Mr. COHEN. Yes, sir; and I would apply the Civil Rights Act of 1968, which already is on the statute books, and gives the Department of Justice authority to protect the rights of the student whose civil rights are interfered with. I would prefer to use that as a legal basis than to create any more legislation in either the education or Appropriation Act.

Mr. MICHEL. This is a point I personally have been making, and I think we ought to be stressing it more.

Mr. COHEN. I do, too.

Mr. MICHEL. If I were a student on campus so denied, I would surely file a suit myself.

Mr. COHEN. I haven't looked up the statute myself. I think it is a criminal statute; isn't it?

Mr. MICHEL. Yes.

Mr. COHEN. I think if the Department of Justice used that a couple of times it would have a very salutary effect. I think it is likely to be much more appropriate and effective than either what you have in 411 or 412 of the 1969 Appropriation Act, or section 504 of the Higher Education Act.

I just want to say this to you as my own intuition. I think that next year the situation in the colleges and universities will be as bad or worse than this year.
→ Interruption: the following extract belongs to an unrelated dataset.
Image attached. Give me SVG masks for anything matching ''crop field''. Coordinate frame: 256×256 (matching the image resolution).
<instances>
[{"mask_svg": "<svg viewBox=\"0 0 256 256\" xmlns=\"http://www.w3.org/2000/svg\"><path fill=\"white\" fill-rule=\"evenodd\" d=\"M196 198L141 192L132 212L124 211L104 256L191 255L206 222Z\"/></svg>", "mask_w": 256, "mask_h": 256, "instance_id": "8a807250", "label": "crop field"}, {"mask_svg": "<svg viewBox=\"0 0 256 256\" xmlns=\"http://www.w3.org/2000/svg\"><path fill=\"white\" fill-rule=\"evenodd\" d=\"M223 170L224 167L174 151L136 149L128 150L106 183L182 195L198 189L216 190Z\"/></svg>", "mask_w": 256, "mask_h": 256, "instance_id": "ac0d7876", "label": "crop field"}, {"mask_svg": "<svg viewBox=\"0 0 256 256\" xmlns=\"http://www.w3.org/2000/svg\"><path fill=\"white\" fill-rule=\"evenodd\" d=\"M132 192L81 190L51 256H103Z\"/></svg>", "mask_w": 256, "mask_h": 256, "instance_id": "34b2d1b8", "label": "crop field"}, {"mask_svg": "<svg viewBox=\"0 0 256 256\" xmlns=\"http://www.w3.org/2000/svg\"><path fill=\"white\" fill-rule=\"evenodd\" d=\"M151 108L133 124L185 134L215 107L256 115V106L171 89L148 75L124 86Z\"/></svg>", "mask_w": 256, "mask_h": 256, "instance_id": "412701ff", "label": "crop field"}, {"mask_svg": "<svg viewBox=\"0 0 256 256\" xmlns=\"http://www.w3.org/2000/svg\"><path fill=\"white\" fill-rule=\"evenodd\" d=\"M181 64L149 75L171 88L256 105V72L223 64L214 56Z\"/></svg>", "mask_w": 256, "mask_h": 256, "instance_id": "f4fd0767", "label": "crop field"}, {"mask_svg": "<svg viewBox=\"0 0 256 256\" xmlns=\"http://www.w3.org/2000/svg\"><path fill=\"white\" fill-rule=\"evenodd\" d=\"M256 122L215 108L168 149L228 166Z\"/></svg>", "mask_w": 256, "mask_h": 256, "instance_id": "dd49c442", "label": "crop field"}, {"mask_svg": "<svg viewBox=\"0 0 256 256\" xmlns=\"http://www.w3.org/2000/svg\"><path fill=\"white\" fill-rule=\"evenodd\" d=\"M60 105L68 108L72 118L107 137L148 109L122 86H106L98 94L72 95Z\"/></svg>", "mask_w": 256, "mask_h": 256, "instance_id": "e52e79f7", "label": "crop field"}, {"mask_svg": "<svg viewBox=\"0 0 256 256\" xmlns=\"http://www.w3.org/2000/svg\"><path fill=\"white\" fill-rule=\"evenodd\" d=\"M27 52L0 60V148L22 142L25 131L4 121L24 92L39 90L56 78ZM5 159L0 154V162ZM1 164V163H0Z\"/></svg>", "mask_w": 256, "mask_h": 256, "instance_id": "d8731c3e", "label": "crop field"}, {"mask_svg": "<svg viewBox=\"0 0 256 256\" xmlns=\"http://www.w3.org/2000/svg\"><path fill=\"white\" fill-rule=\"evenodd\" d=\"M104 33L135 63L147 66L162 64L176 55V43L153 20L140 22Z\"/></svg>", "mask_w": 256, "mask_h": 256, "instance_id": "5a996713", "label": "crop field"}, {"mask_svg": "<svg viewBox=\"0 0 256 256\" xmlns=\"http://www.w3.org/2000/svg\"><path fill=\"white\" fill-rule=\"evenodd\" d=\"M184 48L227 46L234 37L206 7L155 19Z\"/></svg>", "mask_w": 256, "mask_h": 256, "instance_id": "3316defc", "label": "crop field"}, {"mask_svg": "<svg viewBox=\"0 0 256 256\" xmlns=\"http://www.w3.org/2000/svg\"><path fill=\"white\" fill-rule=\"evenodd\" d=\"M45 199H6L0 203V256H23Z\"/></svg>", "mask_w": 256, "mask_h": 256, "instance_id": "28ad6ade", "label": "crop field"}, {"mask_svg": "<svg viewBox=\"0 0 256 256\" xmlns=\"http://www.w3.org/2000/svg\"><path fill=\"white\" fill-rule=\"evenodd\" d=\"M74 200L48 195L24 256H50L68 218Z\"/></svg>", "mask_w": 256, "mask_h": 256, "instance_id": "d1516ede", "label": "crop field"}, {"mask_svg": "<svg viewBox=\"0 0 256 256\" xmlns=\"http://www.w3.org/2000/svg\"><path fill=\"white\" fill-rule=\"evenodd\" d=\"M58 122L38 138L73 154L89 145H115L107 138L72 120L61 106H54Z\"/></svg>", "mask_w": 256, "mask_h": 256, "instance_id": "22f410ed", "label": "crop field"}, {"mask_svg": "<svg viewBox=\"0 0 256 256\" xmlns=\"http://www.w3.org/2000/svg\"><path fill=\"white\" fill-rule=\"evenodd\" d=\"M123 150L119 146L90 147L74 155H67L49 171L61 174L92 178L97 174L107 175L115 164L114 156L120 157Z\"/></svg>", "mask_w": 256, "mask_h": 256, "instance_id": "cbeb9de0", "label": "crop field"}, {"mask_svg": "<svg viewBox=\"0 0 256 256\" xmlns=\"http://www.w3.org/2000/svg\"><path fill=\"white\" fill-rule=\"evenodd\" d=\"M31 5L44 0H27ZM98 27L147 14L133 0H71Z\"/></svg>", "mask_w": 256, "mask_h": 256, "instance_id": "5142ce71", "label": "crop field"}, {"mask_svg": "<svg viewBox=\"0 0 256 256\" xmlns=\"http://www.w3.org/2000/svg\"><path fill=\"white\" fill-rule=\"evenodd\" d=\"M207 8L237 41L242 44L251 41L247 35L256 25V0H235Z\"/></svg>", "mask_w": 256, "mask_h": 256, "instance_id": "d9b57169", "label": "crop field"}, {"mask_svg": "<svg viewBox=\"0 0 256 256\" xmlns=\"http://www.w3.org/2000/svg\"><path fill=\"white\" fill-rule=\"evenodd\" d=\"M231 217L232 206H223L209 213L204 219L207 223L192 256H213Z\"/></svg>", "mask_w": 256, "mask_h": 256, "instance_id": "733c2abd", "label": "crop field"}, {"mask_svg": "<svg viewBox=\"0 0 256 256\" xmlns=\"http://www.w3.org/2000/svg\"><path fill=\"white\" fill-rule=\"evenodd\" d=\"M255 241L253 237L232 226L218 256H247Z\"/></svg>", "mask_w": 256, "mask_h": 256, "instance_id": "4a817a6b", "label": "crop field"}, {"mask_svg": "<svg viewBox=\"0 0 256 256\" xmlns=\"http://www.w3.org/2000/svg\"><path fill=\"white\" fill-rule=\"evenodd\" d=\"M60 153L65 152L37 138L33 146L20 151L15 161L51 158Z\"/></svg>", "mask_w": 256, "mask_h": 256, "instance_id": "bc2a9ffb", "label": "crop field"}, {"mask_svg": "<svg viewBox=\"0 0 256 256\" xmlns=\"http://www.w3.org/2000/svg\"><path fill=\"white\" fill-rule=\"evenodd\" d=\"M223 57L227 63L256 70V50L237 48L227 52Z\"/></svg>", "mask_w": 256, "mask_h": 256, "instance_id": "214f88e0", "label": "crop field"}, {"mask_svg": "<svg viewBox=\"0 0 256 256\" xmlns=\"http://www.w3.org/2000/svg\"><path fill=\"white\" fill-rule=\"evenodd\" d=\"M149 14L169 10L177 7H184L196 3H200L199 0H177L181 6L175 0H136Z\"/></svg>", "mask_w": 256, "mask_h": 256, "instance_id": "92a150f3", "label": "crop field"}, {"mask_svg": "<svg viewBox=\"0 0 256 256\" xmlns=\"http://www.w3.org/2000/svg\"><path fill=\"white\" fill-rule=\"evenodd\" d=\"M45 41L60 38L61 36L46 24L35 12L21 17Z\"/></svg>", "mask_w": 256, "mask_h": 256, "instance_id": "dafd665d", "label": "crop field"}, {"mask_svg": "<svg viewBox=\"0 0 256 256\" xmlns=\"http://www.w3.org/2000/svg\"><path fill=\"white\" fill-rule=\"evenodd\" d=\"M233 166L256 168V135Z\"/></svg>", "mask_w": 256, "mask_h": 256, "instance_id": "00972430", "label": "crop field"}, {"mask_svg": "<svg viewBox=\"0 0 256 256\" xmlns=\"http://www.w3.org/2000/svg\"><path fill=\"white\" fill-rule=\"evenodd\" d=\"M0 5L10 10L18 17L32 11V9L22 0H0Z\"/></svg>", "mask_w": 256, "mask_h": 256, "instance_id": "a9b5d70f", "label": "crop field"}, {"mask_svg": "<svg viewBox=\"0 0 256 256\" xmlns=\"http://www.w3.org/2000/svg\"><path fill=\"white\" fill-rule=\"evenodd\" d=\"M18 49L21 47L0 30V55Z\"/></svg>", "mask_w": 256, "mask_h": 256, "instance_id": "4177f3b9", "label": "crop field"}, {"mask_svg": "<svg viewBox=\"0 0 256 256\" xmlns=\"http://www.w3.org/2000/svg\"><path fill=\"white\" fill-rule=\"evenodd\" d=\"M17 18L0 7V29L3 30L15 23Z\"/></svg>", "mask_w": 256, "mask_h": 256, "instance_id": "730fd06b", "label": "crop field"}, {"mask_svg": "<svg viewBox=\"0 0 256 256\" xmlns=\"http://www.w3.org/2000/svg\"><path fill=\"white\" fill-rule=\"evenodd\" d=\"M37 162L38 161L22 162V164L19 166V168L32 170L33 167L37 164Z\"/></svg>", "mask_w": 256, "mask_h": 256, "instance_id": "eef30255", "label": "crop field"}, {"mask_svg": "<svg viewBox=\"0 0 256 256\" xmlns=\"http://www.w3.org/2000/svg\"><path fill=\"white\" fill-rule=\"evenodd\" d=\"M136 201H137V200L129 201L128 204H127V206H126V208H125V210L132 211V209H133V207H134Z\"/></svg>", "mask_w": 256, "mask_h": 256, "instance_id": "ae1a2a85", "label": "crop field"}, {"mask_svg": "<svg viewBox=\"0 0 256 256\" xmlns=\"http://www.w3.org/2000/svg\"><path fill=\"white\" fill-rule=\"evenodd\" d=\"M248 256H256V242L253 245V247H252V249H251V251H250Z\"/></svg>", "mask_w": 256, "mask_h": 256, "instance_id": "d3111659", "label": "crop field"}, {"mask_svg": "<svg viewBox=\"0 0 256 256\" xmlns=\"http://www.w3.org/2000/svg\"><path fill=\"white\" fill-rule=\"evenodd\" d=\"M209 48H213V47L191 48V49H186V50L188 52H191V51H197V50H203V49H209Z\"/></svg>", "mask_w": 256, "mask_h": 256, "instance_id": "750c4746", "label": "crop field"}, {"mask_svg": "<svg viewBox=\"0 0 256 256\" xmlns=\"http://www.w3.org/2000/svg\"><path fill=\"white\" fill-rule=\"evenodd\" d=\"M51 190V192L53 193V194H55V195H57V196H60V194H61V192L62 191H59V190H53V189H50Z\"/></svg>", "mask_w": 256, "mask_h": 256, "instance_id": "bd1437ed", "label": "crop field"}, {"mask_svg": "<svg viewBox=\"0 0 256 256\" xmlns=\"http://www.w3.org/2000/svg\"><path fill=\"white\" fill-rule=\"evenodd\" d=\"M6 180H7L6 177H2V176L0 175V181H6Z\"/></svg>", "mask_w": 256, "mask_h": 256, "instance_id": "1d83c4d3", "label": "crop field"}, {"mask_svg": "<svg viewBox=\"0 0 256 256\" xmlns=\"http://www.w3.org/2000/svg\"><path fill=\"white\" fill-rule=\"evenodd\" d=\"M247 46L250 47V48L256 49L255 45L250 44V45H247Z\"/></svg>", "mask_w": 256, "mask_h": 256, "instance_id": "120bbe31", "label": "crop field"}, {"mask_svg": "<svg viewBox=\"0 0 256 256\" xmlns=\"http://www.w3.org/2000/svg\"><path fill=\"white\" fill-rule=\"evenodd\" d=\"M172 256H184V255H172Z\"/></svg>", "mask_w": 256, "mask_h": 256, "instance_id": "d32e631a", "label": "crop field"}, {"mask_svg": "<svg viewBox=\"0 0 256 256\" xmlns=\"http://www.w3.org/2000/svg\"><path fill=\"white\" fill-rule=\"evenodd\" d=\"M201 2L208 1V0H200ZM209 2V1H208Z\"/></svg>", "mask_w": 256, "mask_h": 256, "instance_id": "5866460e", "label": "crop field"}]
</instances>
Mr. MICHEL. Why do you say that?

Mr. COHEN. I say that because there are still a lot of institutions that have not changed any of their present policies. What you have in this present situation as a result of television and newspapers is a kind of situation in which the students at the next institution are going to follow what was done at another one. I am convinced it is a very small minority and they feel very strongly and I think that we may be in for a tough time next year. College officials are apprehensive. I think they have learned a lot this year. I think all of them have learned a lot.

Mr. MICHEL. What do you do about the situation among the professors themselves, who can't get their own way with the "establishment" so-called, and join in with the students as a means of expressing their own dissension? Obviously a president is handicapped if he doesn't have the full support of his faculty. What has happened in many cases is that the faculty members themselves have been the promoters of the unrest.